Extreme high-temperature events (hereafter ETEs), defined as rare and extreme anomalies in the historical distribution of temperature, can drive loss of local species, altering the biological diversity of landscapes. Research demonstrates that both the maximum temperature and rate of increase in temperature (rate) can play a role in determining whether a species survives a particular ETE. Less well understood is the effect that rate has on order of species loss and total possible variation in ecological outcomes resulting from ETEs. Are there combinations of surviving species possible under one rate that are not possible under another rate, regardless of the maximum temperature that is reached? If so, different rates of increase in temperature can drive rate-specific order of species loss and combinations of surviving species, increasing the total possible number of species combinations resulting from ETEs (across all combinations of rate and maximum temperature), and increasing the total possible degree of spatiotemporal variability (heterogeneity) in community composition observed in nature.

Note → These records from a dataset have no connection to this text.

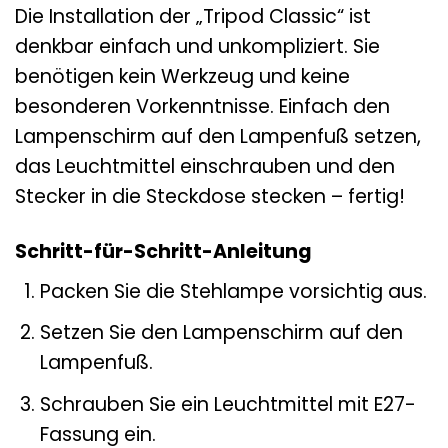
Die Installation der „Tripod Classic“ ist
denkbar einfach und unkompliziert. Sie
benötigen kein Werkzeug und keine
besonderen Vorkenntnisse. Einfach den
Lampenschirm auf den Lampenfuß setzen,
das Leuchtmittel einschrauben und den
Stecker in die Steckdose stecken – fertig!
Schritt-für-Schritt-Anleitung
Packen Sie die Stehlampe vorsichtig aus.
Setzen Sie den Lampenschirm auf den
Lampenfuß.
Schrauben Sie ein Leuchtmittel mit E27-
Fassung ein.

We exposed an experimental freshwater microcosm of four rotifers and six protists in long term coexistence (>4 years) to a 22°C increase in temperature at three rates differing by more than two orders of magnitude (+ 0.5°C hour-1, +0.5°C day-1, and +0.5°C week-1). We recorded the identify of surviving species every 0.5°C, allowing us to both observe the order of species loss and generate a table of surviving species combinations (from the temperature at which the first species was lost until the temperature at which the last species was lost).
Results/Conclusions
Order of loss of species from the community within each of the three rates of increase in temperature was highly consistent (nonrandom). Rate significantly affected order of loss, driving rate-specific combinations of survivors at different points in community disassembly. Differences in order of loss were driven primarily by the effect of rate on three of the ten species examined. Seven species largely retained their average relative (to each other) positions within the overall pattern of loss across the three rates. This provides evidence that the shape of rate response functions (i.e., the function describing the relationship between rate and mean temperature of loss) for many coexisting species can be remarkably similar across an extraordinary range of rate. Results from this study represent a novel contribution to our understanding of role of extreme temperature fluctuation (i.e. environmental stochasticity) in structuring community composition in natural systems across space and time.